[If running stats bore you, look away now.]
I love parkrun. I love the weekly routine of it: same time, same route, same format, same mental reckonings about the results, same feeling of smugness post-event as I contemplate the rest of my weekend. I even like listening to the same album - Jools Holland's Piano - as I amble along. It begins with birdsong, and its mood is cheerful. I know roughly where I need to be on the course according to the track that's playing.
I've reached this equilibrium after a shaky start at my first parkrun in 2016: the one in which I lurched, without any warm up, around the Quarry and by the time I got home, had to crawl upstairs to my flat on hands and knees.
After that experience, I bought better trainers, and came up with the following internal monologues in an attempt to prevent further reckless behaviour: "It's just good that I'm up and out on a Saturday morning in the sun / rain / wind / heat, and that I'll finish the course without needing an ambulance. This is a run not a race. A personal worst is a different type of achievement. One day, I won't be able to move - enjoy moving!" I've used these mantras to run 133 parkruns, some of them in Wales, Poland, and Australia.

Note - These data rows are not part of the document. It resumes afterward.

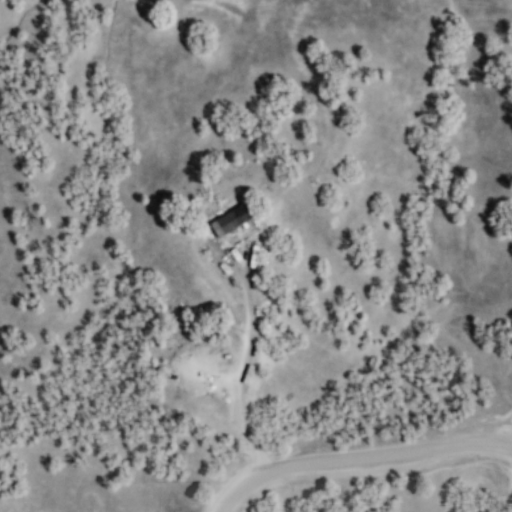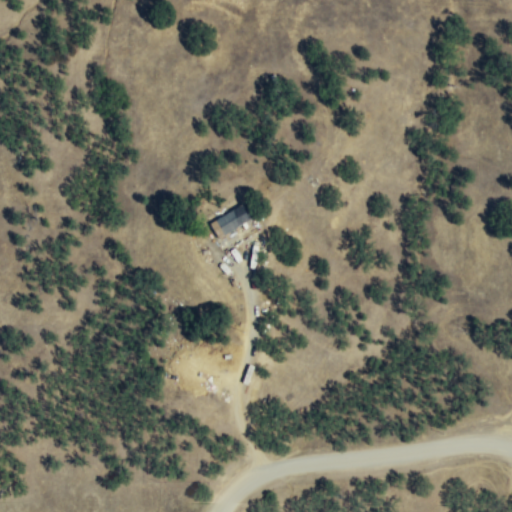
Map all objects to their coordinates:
road: (245, 374)
road: (359, 459)
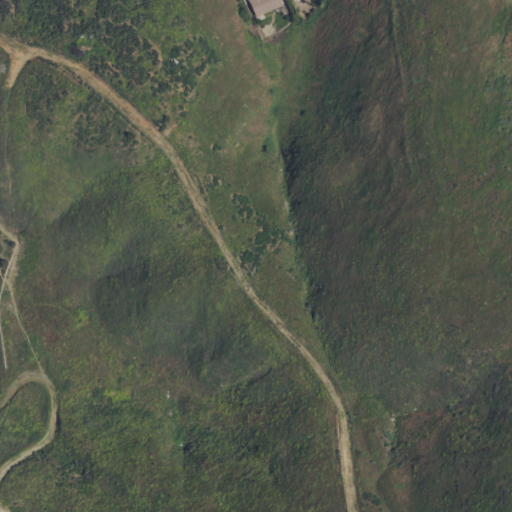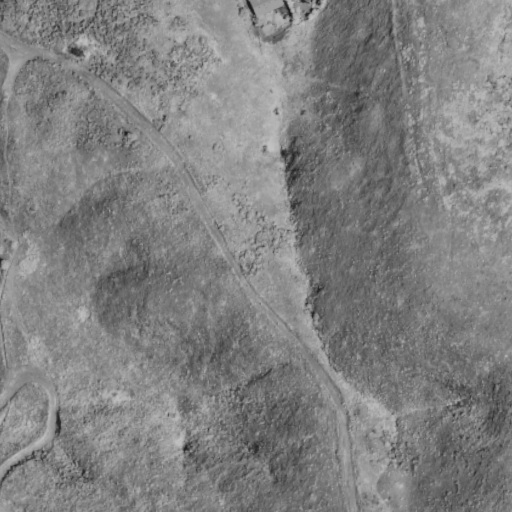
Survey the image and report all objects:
building: (262, 6)
road: (222, 240)
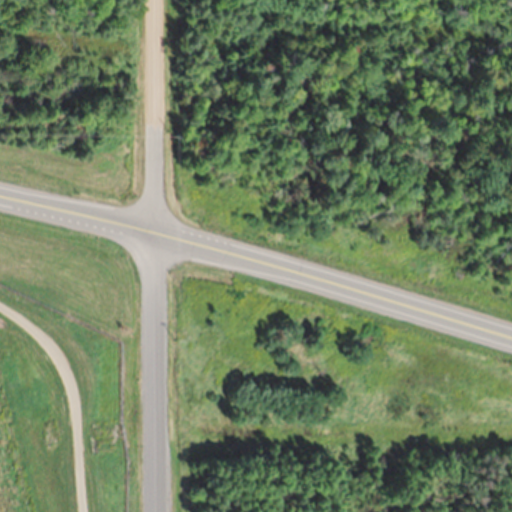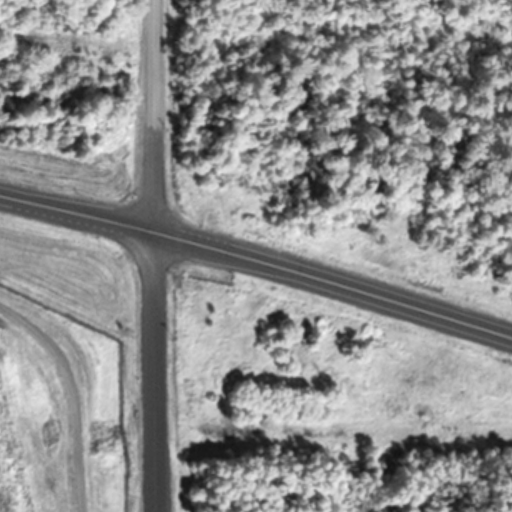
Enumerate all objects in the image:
road: (153, 114)
airport: (256, 256)
road: (257, 260)
road: (155, 370)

I stand by all these phrases, and my lack of ambition to change. But recently, thanks to regular running with my buddy Julia, at Shropshire Shufflers I've been managing a new thought: "It'd be good to run 5K in under 30 minutes before I'm 60." Julia has a watch which tells her what our pace is, and she brought round some ginger beer when I was showing her my photos of Australia recently.

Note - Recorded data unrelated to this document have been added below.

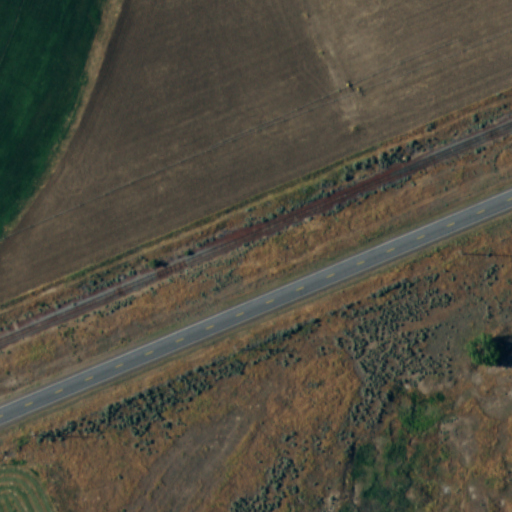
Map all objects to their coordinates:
railway: (256, 234)
road: (256, 311)
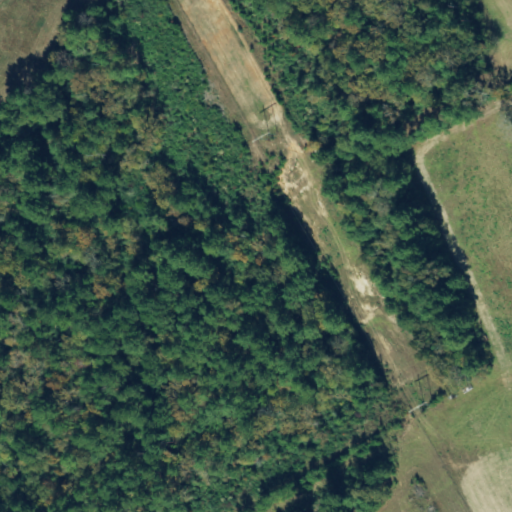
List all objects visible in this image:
power tower: (274, 135)
power tower: (431, 405)
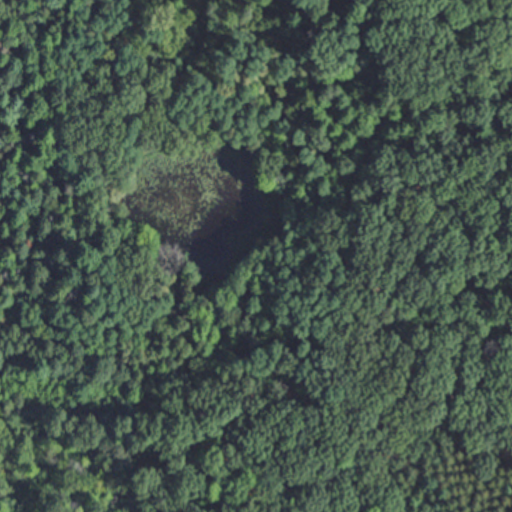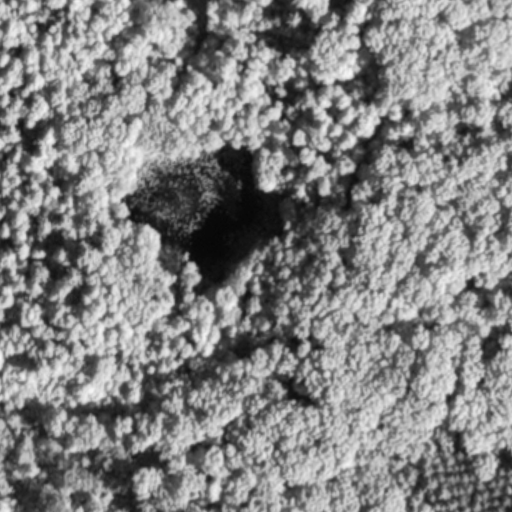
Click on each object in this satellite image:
road: (308, 79)
road: (395, 257)
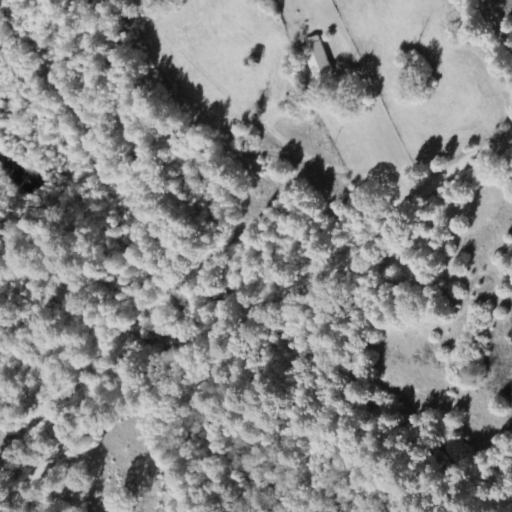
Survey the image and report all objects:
building: (316, 58)
road: (257, 338)
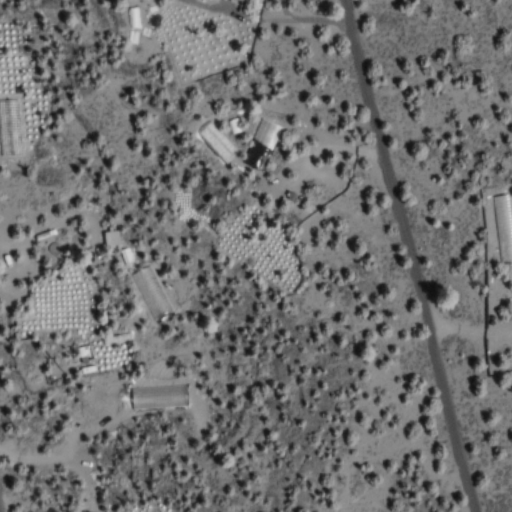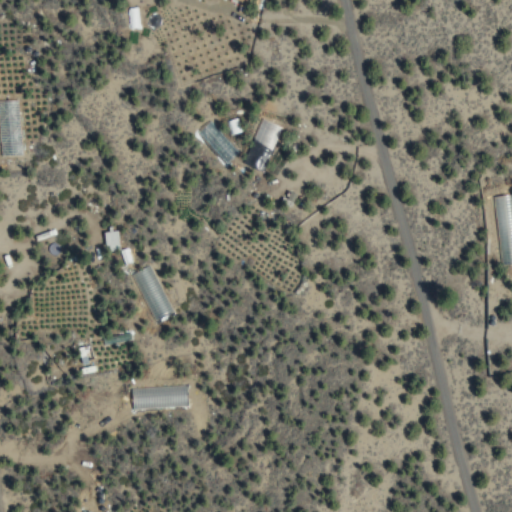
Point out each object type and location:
building: (242, 1)
building: (9, 128)
building: (260, 145)
road: (405, 255)
building: (84, 354)
building: (81, 511)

I'll turn 60 in 24 Shrewsbury parkruns' time. Ages away. But significantly, today's course was the final occurrence of the current route. From next week, we'll be tested by an additional uphill section in a course that's intended to make things safer for everyone by slowing most of the c.700 participants down at the start.

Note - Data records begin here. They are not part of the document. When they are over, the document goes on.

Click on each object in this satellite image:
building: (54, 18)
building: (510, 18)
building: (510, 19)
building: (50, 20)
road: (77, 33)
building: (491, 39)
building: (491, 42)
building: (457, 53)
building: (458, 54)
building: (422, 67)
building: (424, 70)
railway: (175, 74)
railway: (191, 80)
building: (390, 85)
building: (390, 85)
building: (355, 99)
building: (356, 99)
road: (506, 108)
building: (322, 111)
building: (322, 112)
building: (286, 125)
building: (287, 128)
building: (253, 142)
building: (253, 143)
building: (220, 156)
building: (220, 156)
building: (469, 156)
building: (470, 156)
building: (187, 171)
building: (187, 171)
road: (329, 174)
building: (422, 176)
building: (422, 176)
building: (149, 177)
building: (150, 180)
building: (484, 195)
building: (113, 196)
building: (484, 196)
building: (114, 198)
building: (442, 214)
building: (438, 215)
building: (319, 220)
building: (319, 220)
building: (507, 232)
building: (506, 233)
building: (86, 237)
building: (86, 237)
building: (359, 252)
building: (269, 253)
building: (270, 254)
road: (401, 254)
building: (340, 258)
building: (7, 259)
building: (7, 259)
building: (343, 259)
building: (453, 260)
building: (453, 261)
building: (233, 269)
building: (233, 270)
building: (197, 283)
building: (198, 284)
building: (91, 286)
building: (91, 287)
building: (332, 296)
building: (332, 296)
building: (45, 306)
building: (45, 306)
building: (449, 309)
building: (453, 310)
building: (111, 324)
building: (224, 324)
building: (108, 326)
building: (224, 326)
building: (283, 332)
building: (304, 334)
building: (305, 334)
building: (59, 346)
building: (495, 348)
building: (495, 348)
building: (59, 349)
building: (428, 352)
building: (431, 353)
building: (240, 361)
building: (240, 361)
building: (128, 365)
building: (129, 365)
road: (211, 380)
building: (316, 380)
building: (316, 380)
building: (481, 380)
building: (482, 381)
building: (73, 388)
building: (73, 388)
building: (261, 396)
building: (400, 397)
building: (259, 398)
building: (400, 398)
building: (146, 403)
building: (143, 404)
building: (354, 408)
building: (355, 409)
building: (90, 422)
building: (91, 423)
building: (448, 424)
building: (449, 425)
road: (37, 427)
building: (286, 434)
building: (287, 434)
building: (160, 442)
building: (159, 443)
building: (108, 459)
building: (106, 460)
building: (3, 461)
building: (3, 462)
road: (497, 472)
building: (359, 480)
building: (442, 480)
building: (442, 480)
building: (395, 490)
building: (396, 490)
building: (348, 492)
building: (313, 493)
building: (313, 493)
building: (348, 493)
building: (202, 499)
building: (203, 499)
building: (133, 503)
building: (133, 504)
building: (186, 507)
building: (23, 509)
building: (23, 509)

The new thought has been taking effect. My time of 30:49 last week was a marked improvement, and fastest since 2017. All week I've been mulling over the ambition to try knocking another minute off my time, and the cautious part of me has been warning that it'd be hard to manage such a big change.
But I did. Parkrun this morning was 9am as usual, same place, same beautiful park, same large crowd. I chose the same music, and I made it round in 29:30. The only thing that was different was that I ran a bit faster. And that I'm drinking ginger beer to celebrate.